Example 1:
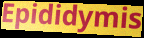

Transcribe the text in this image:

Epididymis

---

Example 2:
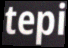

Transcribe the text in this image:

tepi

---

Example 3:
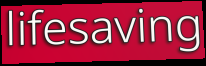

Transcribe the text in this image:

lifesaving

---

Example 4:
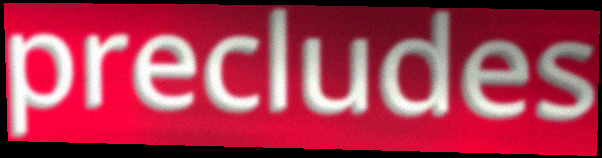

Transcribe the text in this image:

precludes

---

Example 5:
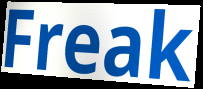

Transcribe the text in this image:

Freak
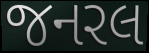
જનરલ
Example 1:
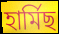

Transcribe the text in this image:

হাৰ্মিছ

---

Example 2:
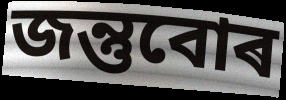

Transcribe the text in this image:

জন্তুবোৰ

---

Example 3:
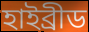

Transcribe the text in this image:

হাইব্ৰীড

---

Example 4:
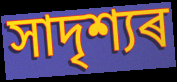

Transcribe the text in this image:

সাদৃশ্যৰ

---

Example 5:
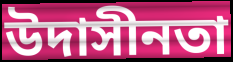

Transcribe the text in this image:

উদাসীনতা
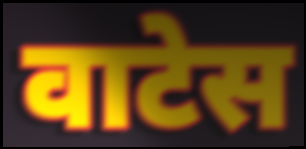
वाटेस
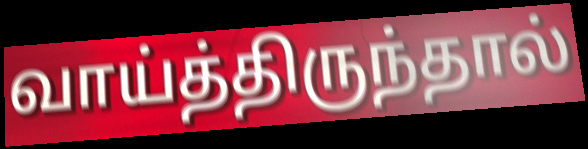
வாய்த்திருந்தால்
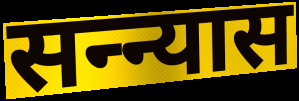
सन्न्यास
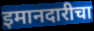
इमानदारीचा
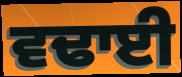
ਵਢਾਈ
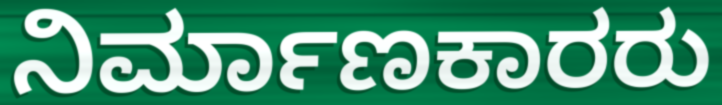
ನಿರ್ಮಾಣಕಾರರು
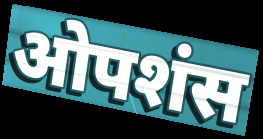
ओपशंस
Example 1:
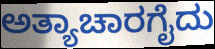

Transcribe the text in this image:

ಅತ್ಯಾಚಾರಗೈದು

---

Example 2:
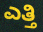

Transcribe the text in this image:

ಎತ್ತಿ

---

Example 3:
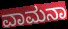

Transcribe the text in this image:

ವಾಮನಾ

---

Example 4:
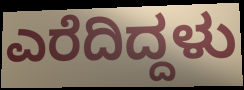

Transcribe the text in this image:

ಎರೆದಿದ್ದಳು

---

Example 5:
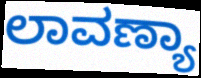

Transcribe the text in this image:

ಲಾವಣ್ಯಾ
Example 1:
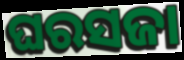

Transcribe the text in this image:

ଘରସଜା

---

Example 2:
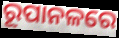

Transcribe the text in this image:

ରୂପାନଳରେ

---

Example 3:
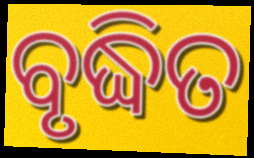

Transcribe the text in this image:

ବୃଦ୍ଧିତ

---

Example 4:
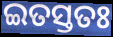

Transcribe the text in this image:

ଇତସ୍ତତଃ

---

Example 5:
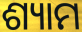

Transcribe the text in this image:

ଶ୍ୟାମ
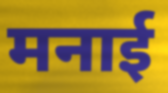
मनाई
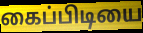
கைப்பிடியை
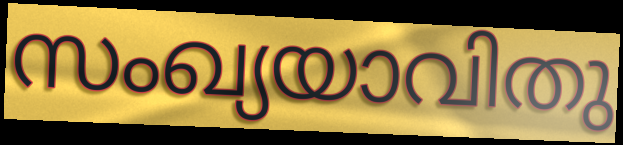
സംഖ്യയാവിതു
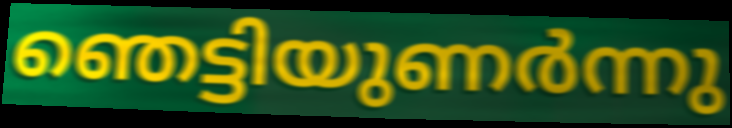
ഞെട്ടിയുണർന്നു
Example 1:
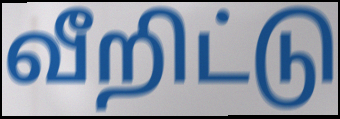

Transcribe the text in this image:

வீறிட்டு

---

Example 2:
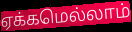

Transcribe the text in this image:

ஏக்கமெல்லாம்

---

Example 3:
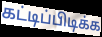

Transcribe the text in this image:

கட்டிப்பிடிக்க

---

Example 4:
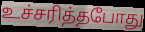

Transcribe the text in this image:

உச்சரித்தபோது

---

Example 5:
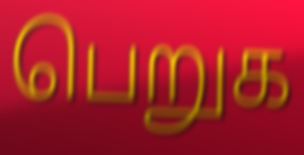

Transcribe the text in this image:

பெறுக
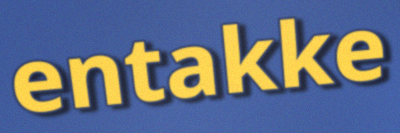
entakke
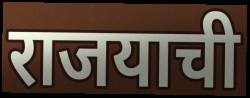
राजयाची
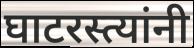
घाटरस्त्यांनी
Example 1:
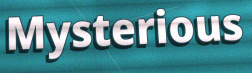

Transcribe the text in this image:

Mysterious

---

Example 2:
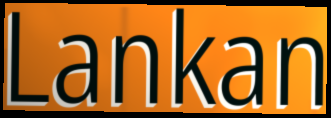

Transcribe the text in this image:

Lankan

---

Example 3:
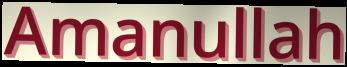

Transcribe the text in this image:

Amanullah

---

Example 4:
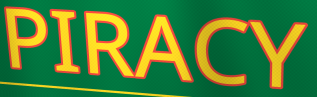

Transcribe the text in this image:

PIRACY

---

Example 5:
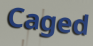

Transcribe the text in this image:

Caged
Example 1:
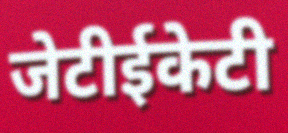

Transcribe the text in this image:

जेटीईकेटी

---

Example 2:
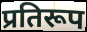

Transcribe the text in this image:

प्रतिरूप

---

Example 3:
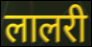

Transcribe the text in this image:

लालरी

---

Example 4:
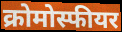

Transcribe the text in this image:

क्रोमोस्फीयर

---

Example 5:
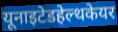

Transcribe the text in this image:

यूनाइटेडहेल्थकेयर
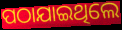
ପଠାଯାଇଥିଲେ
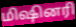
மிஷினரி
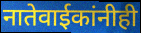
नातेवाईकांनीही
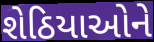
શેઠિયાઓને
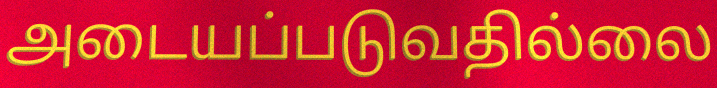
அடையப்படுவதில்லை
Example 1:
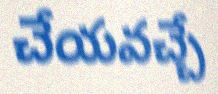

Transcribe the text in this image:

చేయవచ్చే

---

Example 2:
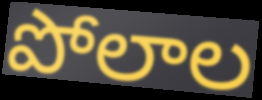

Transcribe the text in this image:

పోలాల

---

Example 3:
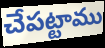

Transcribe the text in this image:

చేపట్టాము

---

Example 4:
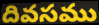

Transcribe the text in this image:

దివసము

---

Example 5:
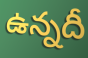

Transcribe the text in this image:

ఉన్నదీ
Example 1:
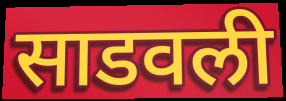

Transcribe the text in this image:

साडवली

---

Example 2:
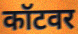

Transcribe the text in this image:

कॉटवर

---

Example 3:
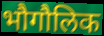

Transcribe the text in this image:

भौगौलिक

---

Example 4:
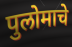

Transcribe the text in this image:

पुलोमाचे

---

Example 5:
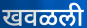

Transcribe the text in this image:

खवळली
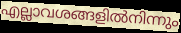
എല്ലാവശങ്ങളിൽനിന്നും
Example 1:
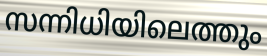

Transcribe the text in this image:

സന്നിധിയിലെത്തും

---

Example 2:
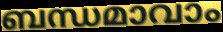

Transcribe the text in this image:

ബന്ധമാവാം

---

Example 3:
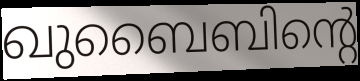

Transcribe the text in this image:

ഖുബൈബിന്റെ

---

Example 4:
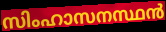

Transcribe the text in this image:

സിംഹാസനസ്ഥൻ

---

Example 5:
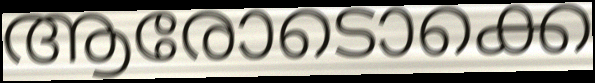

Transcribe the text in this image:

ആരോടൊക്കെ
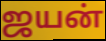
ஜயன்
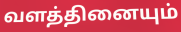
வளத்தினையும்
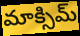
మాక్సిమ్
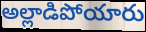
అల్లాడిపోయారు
+-------+
§ How to complete this task:
Omit the images; transcribe the listing verbatim.

§ Response below:
Example 1:

Transcribe the text in this image:

Epididymis

---

Example 2:

Transcribe the text in this image:

tepi

---

Example 3:

Transcribe the text in this image:

lifesaving

---

Example 4:

Transcribe the text in this image:

precludes

---

Example 5:

Transcribe the text in this image:

Freak
જનરલ
Example 1:

Transcribe the text in this image:

হাৰ্মিছ

---

Example 2:

Transcribe the text in this image:

জন্তুবোৰ

---

Example 3:

Transcribe the text in this image:

হাইব্ৰীড

---

Example 4:

Transcribe the text in this image:

সাদৃশ্যৰ

---

Example 5:

Transcribe the text in this image:

উদাসীনতা
वाटेस
வாய்த்திருந்தால்
सन्न्यास
इमानदारीचा
ਵਢਾਈ
ನಿರ್ಮಾಣಕಾರರು
ओपशंस
Example 1:

Transcribe the text in this image:

ಅತ್ಯಾಚಾರಗೈದು

---

Example 2:

Transcribe the text in this image:

ಎತ್ತಿ

---

Example 3:

Transcribe the text in this image:

ವಾಮನಾ

---

Example 4:

Transcribe the text in this image:

ಎರೆದಿದ್ದಳು

---

Example 5:

Transcribe the text in this image:

ಲಾವಣ್ಯಾ
Example 1:

Transcribe the text in this image:

ଘରସଜା

---

Example 2:

Transcribe the text in this image:

ରୂପାନଳରେ

---

Example 3:

Transcribe the text in this image:

ବୃଦ୍ଧିତ

---

Example 4:

Transcribe the text in this image:

ଇତସ୍ତତଃ

---

Example 5:

Transcribe the text in this image:

ଶ୍ୟାମ
मनाई
கைப்பிடியை
സംഖ്യയാവിതു
ഞെട്ടിയുണർന്നു
Example 1:

Transcribe the text in this image:

வீறிட்டு

---

Example 2:

Transcribe the text in this image:

ஏக்கமெல்லாம்

---

Example 3:

Transcribe the text in this image:

கட்டிப்பிடிக்க

---

Example 4:

Transcribe the text in this image:

உச்சரித்தபோது

---

Example 5:

Transcribe the text in this image:

பெறுக
entakke
राजयाची
घाटरस्त्यांनी
Example 1:

Transcribe the text in this image:

Mysterious

---

Example 2:

Transcribe the text in this image:

Lankan

---

Example 3:

Transcribe the text in this image:

Amanullah

---

Example 4:

Transcribe the text in this image:

PIRACY

---

Example 5:

Transcribe the text in this image:

Caged
Example 1:

Transcribe the text in this image:

जेटीईकेटी

---

Example 2:

Transcribe the text in this image:

प्रतिरूप

---

Example 3:

Transcribe the text in this image:

लालरी

---

Example 4:

Transcribe the text in this image:

क्रोमोस्फीयर

---

Example 5:

Transcribe the text in this image:

यूनाइटेडहेल्थकेयर
ପଠାଯାଇଥିଲେ
மிஷினரி
नातेवाईकांनीही
શેઠિયાઓને
அடையப்படுவதில்லை
Example 1:

Transcribe the text in this image:

చేయవచ్చే

---

Example 2:

Transcribe the text in this image:

పోలాల

---

Example 3:

Transcribe the text in this image:

చేపట్టాము

---

Example 4:

Transcribe the text in this image:

దివసము

---

Example 5:

Transcribe the text in this image:

ఉన్నదీ
Example 1:

Transcribe the text in this image:

साडवली

---

Example 2:

Transcribe the text in this image:

कॉटवर

---

Example 3:

Transcribe the text in this image:

भौगौलिक

---

Example 4:

Transcribe the text in this image:

पुलोमाचे

---

Example 5:

Transcribe the text in this image:

खवळली
എല്ലാവശങ്ങളിൽനിന്നും
Example 1:

Transcribe the text in this image:

സന്നിധിയിലെത്തും

---

Example 2:

Transcribe the text in this image:

ബന്ധമാവാം

---

Example 3:

Transcribe the text in this image:

ഖുബൈബിന്റെ

---

Example 4:

Transcribe the text in this image:

സിംഹാസനസ്ഥൻ

---

Example 5:

Transcribe the text in this image:

ആരോടൊക്കെ
ஜயன்
வளத்தினையும்
మాక్సిమ్
అల్లాడిపోయారు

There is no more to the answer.